— EXCERPT TO READ —
....................

Tuesday, April 06, 2010

Fixing a Busted Old Stripper

Restoring a Damaged Cedar Strip Canoe

You’ve got damage to that beautiful cedar strip canoe of yours.  Now what do you do?  The repair job is relatively straightforward if you have a modicum of woodworking skills, but you may want to go a little farther.  You may want to consider fiberglassing the whole thing when you are done to add years to the life of your boat.  A light fiberglass cloth with an epoxy-based resin adds a beautiful thick clear coat that not only protects the hull, but also brings out the wood grain in stunning fashion.

This How-to is in two parts then.  First – replacing the cedar strips.  Second – fiberglassing the hull.  Of course, part two is optional, but it’s worth considering if you’ll be using the canoe a lot or if it’s stored outdoors.

Replacing the Cedar Strips

Step 1
Decide how badly the hull is damaged.  If it’s just a dent, you can probably sand it down or fill in the spot with a thin cedar veneer.  For this tutorial, we’ll assume a hole that damages two adjacent strips (it’s never one is it?).  You’ll have to remove them.

Step 2
When you remove the damaged strips, you’ll want to stagger the cuts as shown in the picture.  This disguises the repair and increases hull strength by avoiding the placement of end seams next to each other.

....................

— AVAILABLE RECORDS —
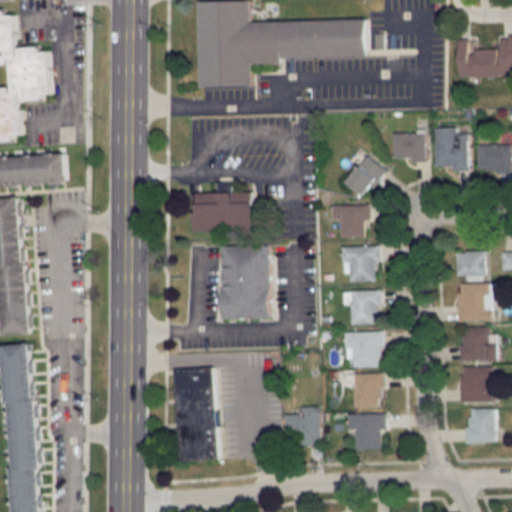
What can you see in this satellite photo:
building: (7, 0)
road: (458, 6)
road: (48, 19)
road: (485, 19)
building: (8, 39)
building: (267, 40)
building: (269, 41)
building: (486, 58)
road: (67, 62)
building: (34, 75)
road: (343, 77)
building: (21, 78)
road: (332, 103)
road: (126, 111)
building: (11, 116)
road: (50, 124)
road: (243, 136)
building: (412, 146)
building: (452, 149)
building: (495, 158)
building: (34, 169)
building: (34, 169)
road: (238, 172)
building: (368, 175)
building: (226, 210)
road: (469, 218)
building: (353, 219)
road: (87, 256)
building: (506, 260)
building: (363, 262)
building: (472, 264)
building: (14, 267)
building: (14, 267)
building: (247, 281)
road: (198, 292)
building: (477, 301)
building: (366, 306)
road: (248, 329)
road: (62, 334)
building: (479, 344)
building: (366, 348)
road: (125, 362)
road: (419, 372)
road: (240, 375)
building: (477, 384)
building: (368, 388)
building: (198, 414)
building: (481, 425)
building: (306, 426)
building: (24, 427)
building: (23, 428)
building: (369, 429)
road: (94, 435)
road: (316, 487)
road: (234, 505)
road: (123, 507)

....................

— EXERCISE INSTRUCTIONS —
**A)** Set down the stretch of the canoe repair text from "You’ve got damage" through "in stunning fashion.", word for word.
**B)** Swap "building" for "structure" everywhere in the stretch of rows from the start of the rows through the line that contains "road: (469, 218)", and change nothing else. Give back only that stretch, and leave the pictures out.

— RESPONSES TO THE EXERCISE —
**A)**
You’ve got damage to that beautiful cedar strip canoe of yours.  Now what do you do?  The repair job is relatively straightforward if you have a modicum of woodworking skills, but you may want to go a little farther.  You may want to consider fiberglassing the whole thing when you are done to add years to the life of your boat.  A light fiberglass cloth with an epoxy-based resin adds a beautiful thick clear coat that not only protects the hull, but also brings out the wood grain in stunning fashion.

**B)**
What can you see in this satellite photo:
structure: (7, 0)
road: (458, 6)
road: (48, 19)
road: (485, 19)
structure: (8, 39)
structure: (267, 40)
structure: (269, 41)
structure: (486, 58)
road: (67, 62)
structure: (34, 75)
road: (343, 77)
structure: (21, 78)
road: (332, 103)
road: (126, 111)
structure: (11, 116)
road: (50, 124)
road: (243, 136)
structure: (412, 146)
structure: (452, 149)
structure: (495, 158)
structure: (34, 169)
structure: (34, 169)
road: (238, 172)
structure: (368, 175)
structure: (226, 210)
road: (469, 218)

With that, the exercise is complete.